The research, which was commissioned by the Dutch Scientific Research and Documentation Centre (WODC), was completed just before hurricanes Irma and Maria hit the Caribbean. The main conclusion of the investigation was that the communication systems on the islands of Bonaire, St. Eustatius, and Saba are functioning reasonably well, but that it is not possible to guarantee proper communications in all areas and under all possible circumstances. Disasters and other crises might give rise to issues within the operational communication and information exchange.
Researchers from the University of Curacao visited all locations within the Dutch Caribbean, where they interviewed a wide range of stakeholders and investigated the current state of affairs. The research focused on the effectiveness and the quality of all available means of communication, such as emergency numbers, mobile phones, land lines, walkie-talkies, two-way radios, marine radios, satellite resources, television, radio, and social media. The concepts of effectiveness and quality were further operationalised in terms of coverage, range, accessibility, reliability, availability, back-up facilities, and capacity.
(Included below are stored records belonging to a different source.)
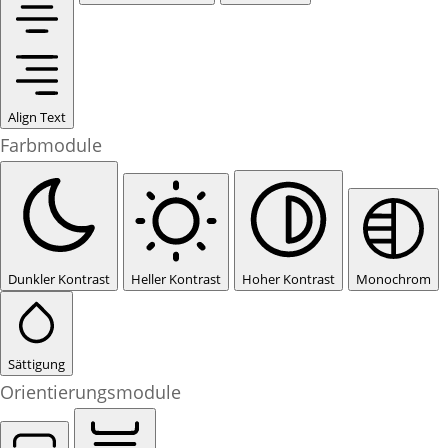
Align Text
Farbmodule
Dunkler Kontrast
Heller Kontrast
Hoher Kontrast
Monochrom
Sättigung
Orientierungsmodule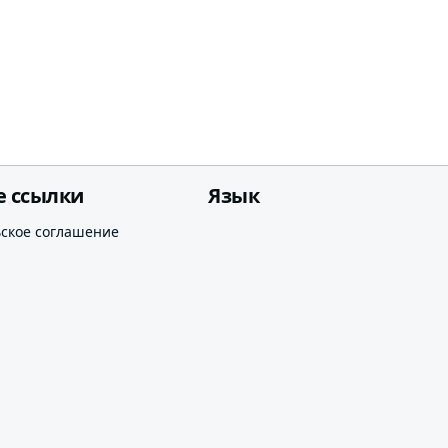
е ссылки
Язык
ьское соглашение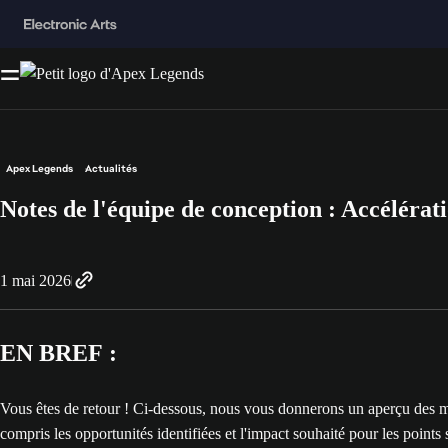
Apex Legends
Actualités
Notes de l'équipe de conception : Accélérat
1 mai 2026
EN BREF :
Vous êtes de retour ! Ci-dessous, nous vous donnerons un aperçu des mo
compris les opportunités identifiées et l'impact souhaité pour les points 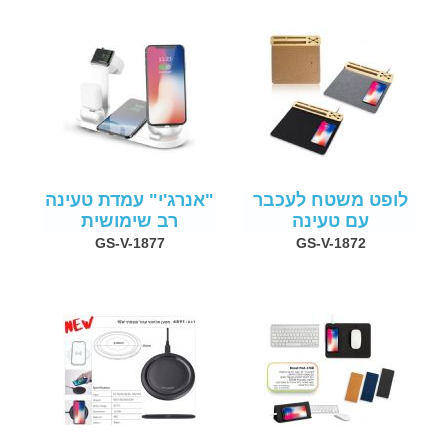
לופט משטח לעכבר
"אנרג'י" עמדת טעינה
עם טעינה
רב שימושית
GS-V-1877
GS-V-1872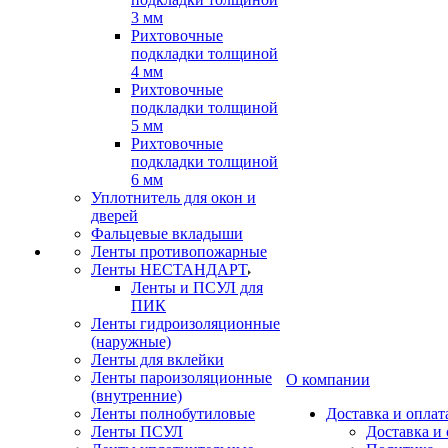
3 мм
Рихтовочные
подкладки толщиной
4 мм
Рихтовочные
подкладки толщиной
5 мм
Рихтовочные
подкладки толщиной
6 мм
Уплотнитель для окон и
дверей
Фальцевые вкладыши
Ленты противопожарные
Ленты НЕСТАНДАРТ
Ленты и ПСУЛ для
ПИК
Ленты гидроизоляционные
(наружные)
Ленты для вклейки
Ленты пароизоляционные
О компании
(внутренние)
Ленты полнобутиловые
Доставка и оплат
Ленты ПСУЛ
Доставка и 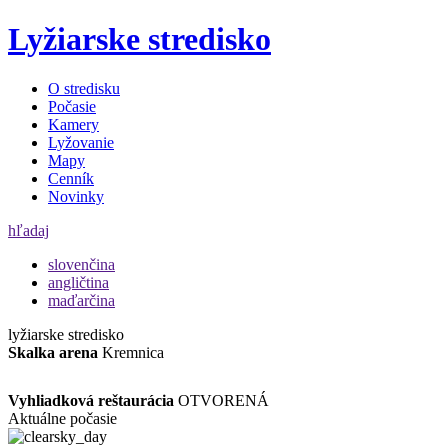
Lyžiarske stredisko
O stredisku
Počasie
Kamery
Lyžovanie
Mapy
Cenník
Novinky
hľadaj
slovenčina
angličtina
maďarčina
lyžiarske stredisko
Skalka arena
Kremnica
Vyhliadková reštaurácia
OTVORENÁ
Aktuálne počasie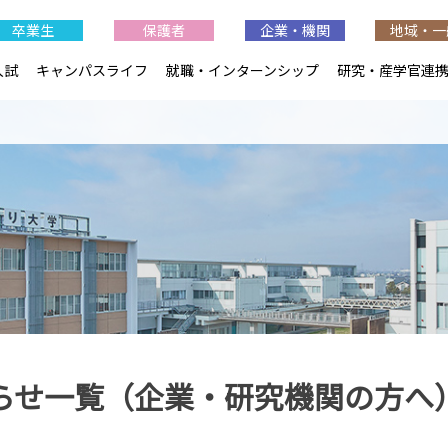
卒業生
保護者
企業・機関
地域・一
入試
キャンパスライフ
就職・インターンシップ
研究・産学官連
らせ一覧（企業・研究機関の方へ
In terms of accessibility and reliability, for instance, several emergency services indicated that their equipment and devices are (partially) outdated. There are also concerns regarding the level of maintenance, whether or not towers and back-up facilities are hurricane-proof, and the total amount of time that the emergency power supply should be able to keep key sites going. The vulnerabilities that were found do not solely pertain to technical matters but are often closely related to the geographical conditions and the overall small-scale nature of the islands. In addition, there are dilemmas when it comes to decision-making, such as weighing the telecommunications sector’s economic interests against safeguarding the population’s safety interests.
The report provides a number of practical solutions, as well as ten specific recommendations that will benefit the effectiveness of the communication systems in the Dutch Caribbean. There are several technical measures that can be implemented in the short term, while other actions will require more time and coordination. Irna van der Molen (University of Twente): “There are certain key moments that are well suited for thoroughly investigating the additional measures needed to further ensure the population’s safety interests. Examples are reviews and adjustments (for example with agreements), renewals (of concessions, permits, and the like), recalibrations of laws and regulations, when other measures are implemented, and after disasters such as hurricanes Irma and Maria.”